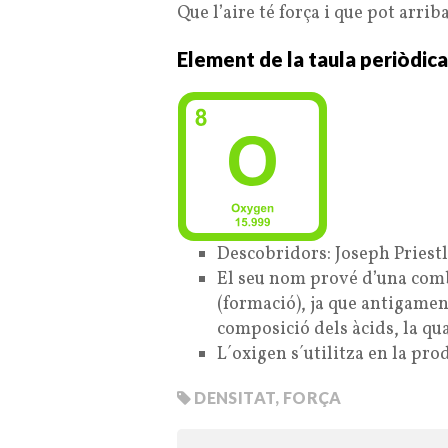
Que l’aire té força i que pot arrib
Element de la taula periòdica
Descobridors: Joseph Priestl
El seu nom prové d’una comb
(formació), ja que antigament
composició dels àcids, la qu
L´oxigen s´utilitza en la prod
DENSITAT
,
FORÇA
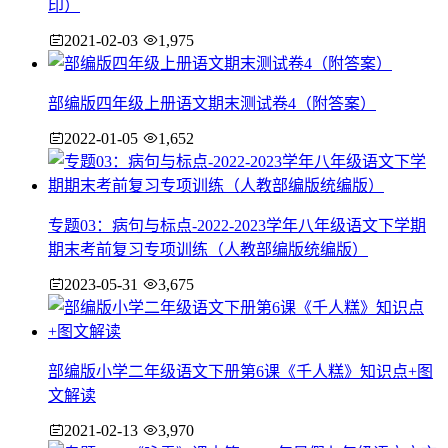
印）
2021-02-03
1,975
部编版四年级上册语文期末测试卷4（附答案）
2022-01-05
1,652
专题03：病句与标点-2022-2023学年八年级语文下学期
期末考前复习专项训练（人教部编版统编版）
2023-05-31
3,675
部编版小学二年级语文下册第6课《千人糕》知识点+图
文解读
2021-02-13
3,970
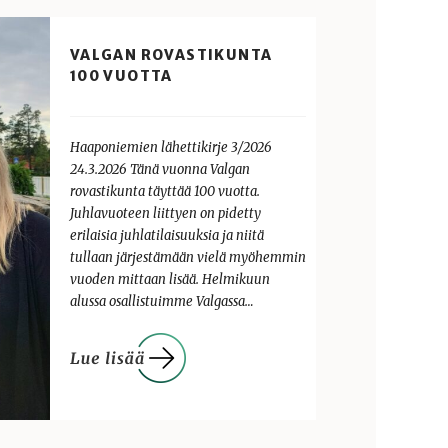
VALGAN ROVASTIKUNTA
100 VUOTTA
Haaponiemien lähettikirje 3/2026
24.3.2026 Tänä vuonna Valgan
rovastikunta täyttää 100 vuotta.
Juhlavuoteen liittyen on pidetty
erilaisia juhlatilaisuuksia ja niitä
tullaan järjestämään vielä myöhemmin
vuoden mittaan lisää. Helmikuun
alussa osallistuimme Valgassa…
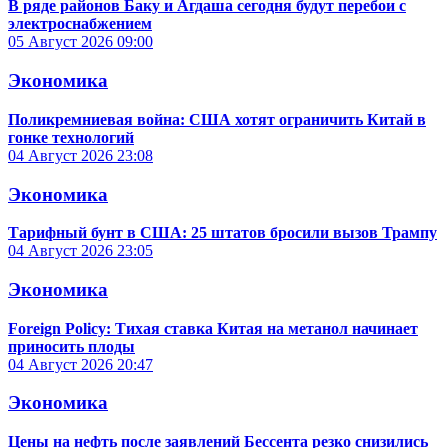
В ряде районов Баку и Агдаша сегодня будут перебои с
электроснабжением
05 Август 2026
09:00
Экономика
Поликремниевая война: США хотят ограничить Китай в
гонке технологий
04 Август 2026
23:08
Экономика
Тарифный бунт в США: 25 штатов бросили вызов Трампу
04 Август 2026
23:05
Экономика
Foreign Policy: Тихая ставка Китая на метанол начинает
приносить плоды
04 Август 2026
20:47
Экономика
Цены на нефть после заявлений Бессента резко снизились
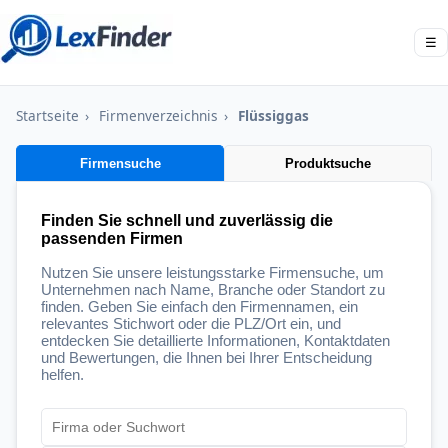
☰
Startseite
›
Firmenverzeichnis
›
Flüssiggas
Firmensuche
Produktsuche
Finden Sie schnell und zuverlässig die
passenden Firmen
Nutzen Sie unsere leistungsstarke Firmensuche, um
Unternehmen nach Name, Branche oder Standort zu
finden. Geben Sie einfach den Firmennamen, ein
relevantes Stichwort oder die PLZ/Ort ein, und
entdecken Sie detaillierte Informationen, Kontaktdaten
und Bewertungen, die Ihnen bei Ihrer Entscheidung
helfen.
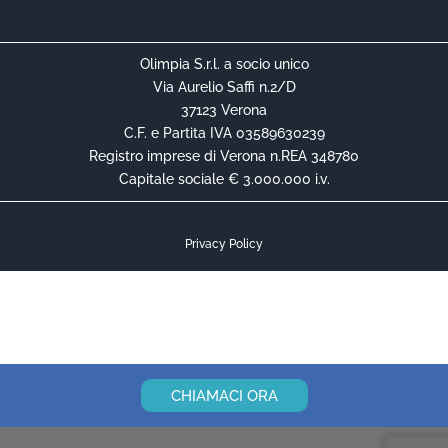
Olimpia S.r.l. a socio unico
Via Aurelio Saffi n.2/D
37123 Verona
C.F. e Partita IVA 03589630239
Registro imprese di Verona n.REA 348780
Capitale sociale € 3.000.000 i.v.
Privacy Policy
Cookie Policy
Informativa Privacy Contrattuale
CHIAMACI ORA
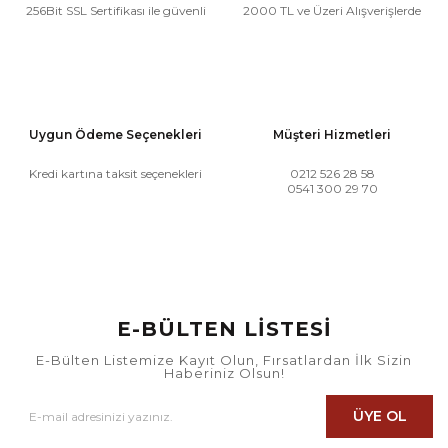
256Bit SSL Sertifikası ile güvenli
2000 TL ve Üzeri Alışverişlerde
Uygun Ödeme Seçenekleri
Müşteri Hizmetleri
Kredi kartına taksit seçenekleri
0212 526 28 58
0541 300 29 70
E-BÜLTEN LİSTESİ
E-Bülten Listemize Kayıt Olun, Fırsatlardan İlk Sizin
Haberiniz Olsun!
ÜYE OL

Exercise aim>
Please copy the data above exactly, omitting the pictures.

Solution to this task>
Que l’aire té força i que pot arrib
Element de la taula periòdica
Descobridors: Joseph Priestl
El seu nom prové d’una comb
(formació), ja que antigament
composició dels àcids, la qu
L´oxigen s´utilitza en la prod
DENSITAT
,
FORÇA
印）
2021-02-03
1,975
部编版四年级上册语文期末测试卷4（附答案）
2022-01-05
1,652
专题03：病句与标点-2022-2023学年八年级语文下学期
期末考前复习专项训练（人教部编版统编版）
2023-05-31
3,675
部编版小学二年级语文下册第6课《千人糕》知识点+图
文解读
2021-02-13
3,970
VALGAN ROVASTIKUNTA
100 VUOTTA
Haaponiemien lähettikirje 3/2026
24.3.2026 Tänä vuonna Valgan
rovastikunta täyttää 100 vuotta.
Juhlavuoteen liittyen on pidetty
erilaisia juhlatilaisuuksia ja niitä
tullaan järjestämään vielä myöhemmin
vuoden mittaan lisää. Helmikuun
alussa osallistuimme Valgassa…
В ряде районов Баку и Агдаша сегодня будут перебои с
электроснабжением
05 Август 2026
09:00
Экономика
Поликремниевая война: США хотят ограничить Китай в
гонке технологий
04 Август 2026
23:08
Экономика
Тарифный бунт в США: 25 штатов бросили вызов Трампу
04 Август 2026
23:05
Экономика
Foreign Policy: Тихая ставка Китая на метанол начинает
приносить плоды
04 Август 2026
20:47
Экономика
Цены на нефть после заявлений Бессента резко снизились
☰
Startseite
›
Firmenverzeichnis
›
Flüssiggas
Firmensuche
Produktsuche
Finden Sie schnell und zuverlässig die
passenden Firmen
Nutzen Sie unsere leistungsstarke Firmensuche, um
Unternehmen nach Name, Branche oder Standort zu
finden. Geben Sie einfach den Firmennamen, ein
relevantes Stichwort oder die PLZ/Ort ein, und
entdecken Sie detaillierte Informationen, Kontaktdaten
und Bewertungen, die Ihnen bei Ihrer Entscheidung
helfen.
Olimpia S.r.l. a socio unico
Via Aurelio Saffi n.2/D
37123 Verona
C.F. e Partita IVA 03589630239
Registro imprese di Verona n.REA 348780
Capitale sociale € 3.000.000 i.v.
Privacy Policy
Cookie Policy
Informativa Privacy Contrattuale
CHIAMACI ORA
256Bit SSL Sertifikası ile güvenli
2000 TL ve Üzeri Alışverişlerde
Uygun Ödeme Seçenekleri
Müşteri Hizmetleri
Kredi kartına taksit seçenekleri
0212 526 28 58
0541 300 29 70
E-BÜLTEN LİSTESİ
E-Bülten Listemize Kayıt Olun, Fırsatlardan İlk Sizin
Haberiniz Olsun!
ÜYE OL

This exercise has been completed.